In 2015, Gorenstein came across PharmaCan, a company based in Toronto that owns and operates brands in the business of marijuana cultivation and distribution.
He was impressed by the diversity of its assets and their potential for scale. Gorenstein and three other people pooled together $2 million for a private investment in the company. At the time, his contribution made up half of his net worth, Gorenstein told Business Insider.
In 2015, Gorenstein moved from New York to Toronto and took a board seat at the company.

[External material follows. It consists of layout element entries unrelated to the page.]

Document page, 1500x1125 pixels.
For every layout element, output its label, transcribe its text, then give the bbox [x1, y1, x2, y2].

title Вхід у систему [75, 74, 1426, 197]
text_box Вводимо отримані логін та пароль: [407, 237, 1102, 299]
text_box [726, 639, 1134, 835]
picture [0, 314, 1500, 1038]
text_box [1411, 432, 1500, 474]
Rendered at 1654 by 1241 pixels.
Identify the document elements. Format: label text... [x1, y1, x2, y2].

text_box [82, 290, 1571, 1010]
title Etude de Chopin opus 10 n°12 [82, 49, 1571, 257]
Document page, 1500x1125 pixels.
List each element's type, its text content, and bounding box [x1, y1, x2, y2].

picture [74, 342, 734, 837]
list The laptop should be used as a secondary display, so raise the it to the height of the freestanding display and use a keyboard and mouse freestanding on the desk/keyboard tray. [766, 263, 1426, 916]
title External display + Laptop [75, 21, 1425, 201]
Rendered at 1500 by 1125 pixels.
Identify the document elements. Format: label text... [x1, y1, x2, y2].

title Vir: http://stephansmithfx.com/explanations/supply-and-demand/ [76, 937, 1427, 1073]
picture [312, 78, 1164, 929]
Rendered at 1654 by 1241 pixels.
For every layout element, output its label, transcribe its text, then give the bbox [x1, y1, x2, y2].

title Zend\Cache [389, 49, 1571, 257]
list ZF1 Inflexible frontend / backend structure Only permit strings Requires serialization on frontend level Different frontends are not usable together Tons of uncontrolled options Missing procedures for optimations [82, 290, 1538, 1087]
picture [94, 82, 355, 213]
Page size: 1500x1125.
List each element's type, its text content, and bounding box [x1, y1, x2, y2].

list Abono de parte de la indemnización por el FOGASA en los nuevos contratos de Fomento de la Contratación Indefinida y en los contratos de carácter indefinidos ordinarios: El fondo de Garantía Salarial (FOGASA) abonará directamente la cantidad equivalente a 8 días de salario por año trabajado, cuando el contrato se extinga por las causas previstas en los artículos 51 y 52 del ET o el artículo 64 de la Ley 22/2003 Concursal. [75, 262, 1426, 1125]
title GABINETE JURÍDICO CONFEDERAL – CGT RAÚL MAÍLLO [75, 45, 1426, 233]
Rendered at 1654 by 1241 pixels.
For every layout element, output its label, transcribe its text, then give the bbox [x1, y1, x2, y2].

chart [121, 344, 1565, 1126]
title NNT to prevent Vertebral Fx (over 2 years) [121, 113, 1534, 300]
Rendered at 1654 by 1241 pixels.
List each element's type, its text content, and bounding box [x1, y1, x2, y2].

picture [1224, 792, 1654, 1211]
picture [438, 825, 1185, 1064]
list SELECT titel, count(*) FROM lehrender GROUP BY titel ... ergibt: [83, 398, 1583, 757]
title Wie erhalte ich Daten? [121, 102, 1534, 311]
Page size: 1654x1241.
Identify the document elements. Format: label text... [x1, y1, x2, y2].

PharmaCan became Cronos Group, and Gorenstein stepped into the role of CEO in 2016.
Cronos Group owns the same few brands that PharmaCan did: Peace Naturals, Original BC, and part of Whistler Medical Marijuana Company. These assets produce and sell mostly flower — the green stuff you smoke — and oils derived from marijuana. Products come in a variety of strengths, intended effects, and even patented varieties to suit customers’ needs.
Patients can legally buy products from Cronos Group’s medical-marijuana brands in Australia, Israel, and Germany. An exclusive distribution agreement with the pharmaceutical manufacturer Pohl-Boskamp gives the company access to more than 12,000 pharmacies in Germany alone.
Now Cronos Group is diversifying. The company is developing new brands that will target recreational users once the adult-use market opens up in Canada later this year.
Gorenstein said the company was on an annual run rate of $400 million. He added that this figure didn’t take into account certain formulated products or any other business expansion plans under consideration.
Cronos Group marks a major milestone for marijuana
In February, Cronos Group made history when it became the first company touching the marijuana plant to trade shares on a major US security exchange.
Gorenstein said he began a relationship with Nasdaq last year. The company was approved for an over-the-counter listing— a type of security that trades on an exchange dedicated to small companies. When Gorenstein wanted to move to the Nasdaq, the company spent six months being audited and reviewed by independent committees before filing an application.
Gorenstein said he couldn’t be sure whether the Securities and Exchange Commission applied any more rigor in its review of Cronos than it would to a company operating in another industry.
Sean Stiefel, a cofounder of Navy Capital, a New York hedge fund that focuses on marijuana, said allowing Cronos Group to list was “a logical decision by Nasdaq.”
“Cronos runs a legal business in their federal jurisdiction,” Stiefel told Business Insider. He said it was no different from allowing offshore internet gambling companies to list on a US stock exchange, even though gaming exists in a legal gray area in the US.
Tom Adams, the managing director of the strategic-research division at BDS Analytics, said the listing showed that even continuous threats of federal crackdowns couldn’t stop the marijuana industry from growing.
“The only one in Washington that would like to see the United States cede the economic benefits of [the marijuana industry] to Canada and other countries is Jeff Sessions,” the US attorney general, Adams told Business Insider.
He cited projections from BDS Analytics that the North American marijuana industry would create about $40 billion in legal sales and 414,000 jobs by 2021.
Adams said Nasdaq’s listing showed that Wall Street “may not stand for” prohibition.